Despite the obvious stylistic change in the new music, the essence of song- writing and creating melodies is something that Tyler counts as a strong suit thanks to his upbringing in a musical household. He credits his father, a pianist who went to Julliard, with putting the musical bug in his ear at a young age.
“I grew up under the piano, literally,” Tyler recalls. “... When they brought me home from the hospital I was put— apartments back then were an 8 by 10 living room. That was it. ... My father would play piano ... and then go off and have his teaching ... so I grew up listening to the notes of music. So melody has always been my forte.”
The scaled down shows of this tour are giving Tyler the chance to connect with fans in a way that he hasn’t been able to since the early days of Aerosmith. Rather than simply hit the stage and run through a set list, Tyler will be engaging the audience in a storyteller fashion, offering insight into his song- writing and the genesis for some of his biggest hits. That level of intimacy is no accident and something that Tyler feels is essential to the spirit of this tour.
“The last time we did small venues was like at the end of that first run of Aerosmith, about ’81, ’82, ’83. ... The band started breaking up and [there was] a lot of drug use and drinking too much. But, interestingly enough, Aerosmith even in its heyday ... we’ve done a lot of small venues. I always love them. The words come up, ‘business’ and ‘money,’ which I hate to hear because I never really cared about it. I always went with my heart.
“But it’s not viable to get your crew and load in and do a 2,000-seater. It’s just not cost effective. I prefer them. I like playing a small venue where I look out and everybody’s close as opposed to 20,000 when they’ve got a big barricade. ... I can’t see or feel the people. So, it’s a very living room thing to play small venues. And it’s a little bit more personal. It feeds that side of me that grew again after I did Idol. You can do the large venues, 40-, 80,000 a whack and you get kind of jaded. And then you do something like Idol and it’s 40 million people watching you and you’re actually answering something quietly and thoughtfully and giving your opinion about something.
“So this whole thing, Out on a Limb Tour, I get to talk to people and be up close and personal.”
As Tyler reintroduces himself to his fans in this new light, he seems to be looking forward to the puzzlement that his newfound musical journey has taken him on. But make no mistake, he’s confident they will wind up fully along for the ride with him.
“I didn’t know what was going to happen when Aerosmith first made it. But I did notice the looks on people’s faces when they kind of liked it. And I’m just looking forward to that again,” Tyler says.
“[It’s] Steven Tyler out on a limb but I’m really nothing without that band and I’m nothing without Aerosmith and I’m nothing without my sobriety and I’m nothing without a lot of things.

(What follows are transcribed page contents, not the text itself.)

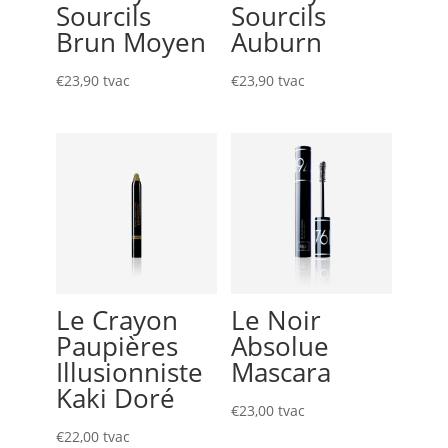
Sourcils
Sourcils
Brun Moyen
Auburn
€
23,90
tvac
€
23,90
tvac
Le Crayon
Le Noir
Paupières
Absolue
Illusionniste
Mascara
Kaki Doré
€
23,00
tvac
€
22,00
tvac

So this whole damn thing is a ‘we’ thing.”
Of course, it’s Tyler’s name on the marquee, so while it may be a group effort, he stands front and center to hear the feedback, both good and bad. At least that much of the process feels familiar to him.

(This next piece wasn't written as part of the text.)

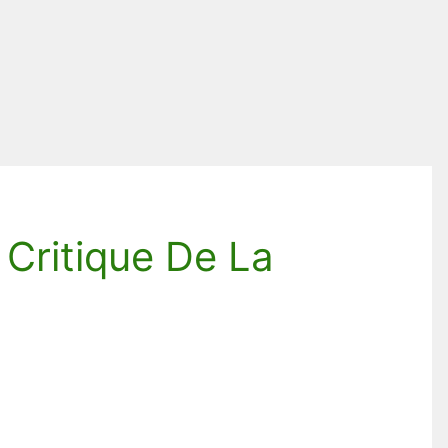
Critique De La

“I love it when somebody—and, more often than not, when you feel risk it’s because people aren’t thinking, they’re just doing it. And they’re willing to take a risk. And so, that’s kind of like—it’s kind of like what I do. And interestingly enough, I piss a lot of people off. But when it comes to music and jumping in and doing stuff like that and new stuff, it better speak for itself.”
Published (and copyrighted) in South Jersey Magazine, Volume 13, Issue 6 (September, 2016).